Tre le priorità cerchiate in rosso da Meloni. In primis il partenariato economico e industriale, in ragione del fatto che la Corea è il primo mercato asiatico per l’export italiano in termini pro capite.
Dati che mettono in risalto sia il peso specifico del made in Italy sia l’alto potenziale in campi considerati dall’alto valore aggiunto. Gli investimenti reciproci con il sostegno all’internazionalizzazione delle imprese è anticamera anche per superare alcune barriere non tariffarie all’ingresso per i prodotti.
In secondo luogo Meloni parla di cooperazione per rendere le catene del valore più forti e più sicure, “in un’ottica di resilienza e sicurezza per le nostre economie”. Il riferimento è ai semiconduttori, che rientrano nel Memorandum siglato a Seoul tra i due leaders al fine di valorizzare i rispettivi know-how e potenziare le sinergie tra i sistemi industriali.
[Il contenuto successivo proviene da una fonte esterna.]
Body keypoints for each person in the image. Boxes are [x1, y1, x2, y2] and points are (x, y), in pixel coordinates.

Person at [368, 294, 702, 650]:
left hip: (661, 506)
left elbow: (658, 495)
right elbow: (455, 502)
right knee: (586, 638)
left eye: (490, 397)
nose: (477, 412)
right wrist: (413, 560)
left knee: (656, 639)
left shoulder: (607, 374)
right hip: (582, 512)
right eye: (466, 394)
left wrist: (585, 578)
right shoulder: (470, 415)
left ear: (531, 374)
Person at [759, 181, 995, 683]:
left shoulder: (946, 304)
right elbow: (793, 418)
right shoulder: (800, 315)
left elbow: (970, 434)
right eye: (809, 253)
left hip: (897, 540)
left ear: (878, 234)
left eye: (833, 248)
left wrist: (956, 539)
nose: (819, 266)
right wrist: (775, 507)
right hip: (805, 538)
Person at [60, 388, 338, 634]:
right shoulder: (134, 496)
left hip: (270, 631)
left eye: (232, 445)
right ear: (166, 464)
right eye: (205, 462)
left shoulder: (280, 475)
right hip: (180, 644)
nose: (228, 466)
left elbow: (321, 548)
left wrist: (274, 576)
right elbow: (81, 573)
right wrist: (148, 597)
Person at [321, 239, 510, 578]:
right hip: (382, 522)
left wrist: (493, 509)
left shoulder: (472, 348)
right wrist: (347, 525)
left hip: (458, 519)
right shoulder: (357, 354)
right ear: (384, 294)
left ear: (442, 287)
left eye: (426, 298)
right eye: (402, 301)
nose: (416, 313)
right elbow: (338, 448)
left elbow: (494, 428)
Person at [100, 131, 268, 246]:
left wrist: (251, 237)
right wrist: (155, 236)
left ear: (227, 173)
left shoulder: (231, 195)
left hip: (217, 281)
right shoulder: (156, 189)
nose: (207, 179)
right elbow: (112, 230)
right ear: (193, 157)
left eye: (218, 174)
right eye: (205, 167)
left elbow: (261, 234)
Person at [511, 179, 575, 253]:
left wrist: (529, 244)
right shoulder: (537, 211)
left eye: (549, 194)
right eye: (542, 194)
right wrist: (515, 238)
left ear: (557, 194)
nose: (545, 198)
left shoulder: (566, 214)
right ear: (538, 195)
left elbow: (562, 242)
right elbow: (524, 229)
A supporto di ciò ecco il ruolo della ricerca scientifica, con il dialogo tra imprese, università e centri di ricerca che rappresenta una leva positiva per costruire una cooperazione nel medio-lungo termine. Cita la Banca Mondiale la premier, quando dice che l’80% della ricchezza delle nazioni più avanzate è immateriale, è cioè una ricchezza rappresentata dal sapere. Infine il coordinamento politico sui grandi temi internazionali, primo fa tutti l’IndoPacifico, la guerra in Ucraina, l’Africa, il Piano Mattei.
La visita è stata la prima di un primo ministro italiano in 19 anni, la prima di un leader europeo da quando Lee ha assunto l’incarico lo scorso giugno e la prima di un leader straniero da quando l’ufficio presidenziale è tornato a Cheong Wa Dae alla fine dell’anno scorso, ma due leader si erano già incontrati al vertice del G7 in Canada nello scorso giugno e a New York durante l’Assemblea Generale delle Nazioni Unite a settembre.
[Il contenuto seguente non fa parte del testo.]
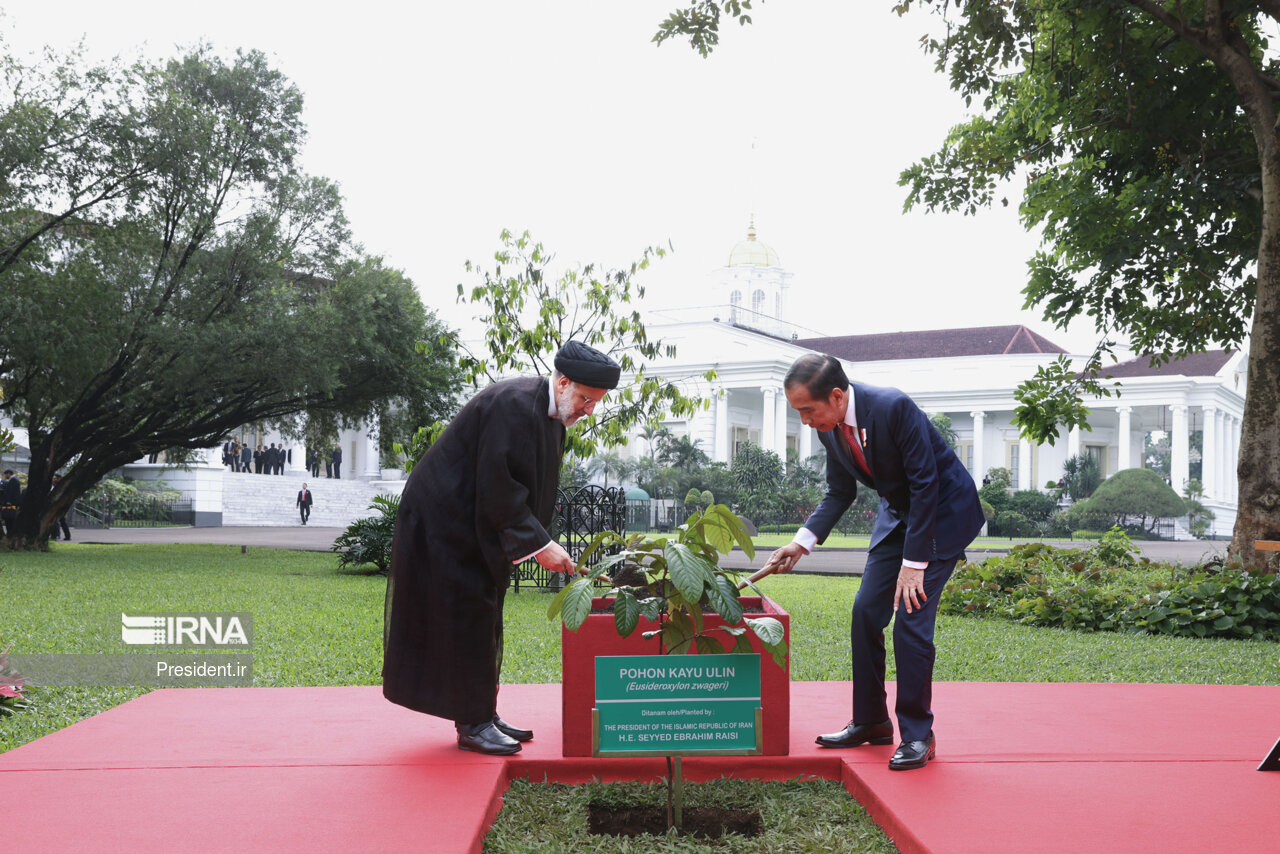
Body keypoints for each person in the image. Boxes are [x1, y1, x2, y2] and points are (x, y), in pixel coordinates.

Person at [383, 340, 620, 755]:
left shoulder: (551, 417)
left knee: (486, 610)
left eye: (595, 403)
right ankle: (473, 723)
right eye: (586, 398)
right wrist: (539, 544)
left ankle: (482, 712)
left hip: (475, 519)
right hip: (444, 519)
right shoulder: (514, 404)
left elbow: (531, 489)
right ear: (564, 383)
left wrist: (542, 539)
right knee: (468, 613)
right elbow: (498, 485)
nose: (589, 410)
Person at [762, 354, 984, 771]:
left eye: (807, 410)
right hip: (898, 515)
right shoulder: (830, 429)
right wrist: (801, 543)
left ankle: (918, 735)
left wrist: (915, 562)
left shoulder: (892, 407)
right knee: (865, 612)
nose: (804, 421)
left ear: (836, 396)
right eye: (798, 413)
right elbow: (839, 492)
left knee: (910, 620)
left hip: (943, 514)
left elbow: (926, 483)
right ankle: (871, 721)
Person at [0, 470, 22, 539]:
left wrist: (9, 501)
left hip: (11, 504)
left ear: (9, 474)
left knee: (9, 519)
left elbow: (11, 492)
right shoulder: (14, 480)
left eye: (5, 474)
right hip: (12, 503)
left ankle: (10, 533)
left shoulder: (13, 481)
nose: (5, 476)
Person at [51, 474, 71, 540]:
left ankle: (59, 535)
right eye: (54, 478)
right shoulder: (52, 487)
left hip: (59, 506)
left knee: (60, 521)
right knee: (60, 521)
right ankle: (62, 535)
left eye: (56, 478)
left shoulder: (62, 488)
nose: (54, 480)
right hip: (54, 506)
Nel breve periodo Meloni e Lee hanno concordato di rendere maggiormente costante il dialogo strategico, mettendo in cantiere un nuovo piano d’azione bilaterale per il 2026-2030 per guidare la cooperazione tra tra i due paesi. Anche lo sport è al centro delle future relazioni, promuovendo importanti eventi internazionali, tra cui i Giochi olimpici e paraolimpici invernali del 2026 a Milano e Cortina.
Ma non è tutto, perché dalla lontana Corea giungono gli echi di analisi e riflessioni su un altro tema molto controverso come l’Artico, che nelle ultime ore è stato al centro della telefonata tra la presidente del Consiglio italiana e il presidente degli Stati Uniti. Anche il governo tedesco ha espresso apprezzamento per la mossa, come spiegato dal portavoce dell’esecutivo di Berlino, Stefan Kornelius: “Quando molti Stati sono coinvolti in questo dibattito è sempre utile. La presidente del Consiglio italiana ha parlato anche con il presidente degli Stati Uniti. Questo è sempre molto utile”.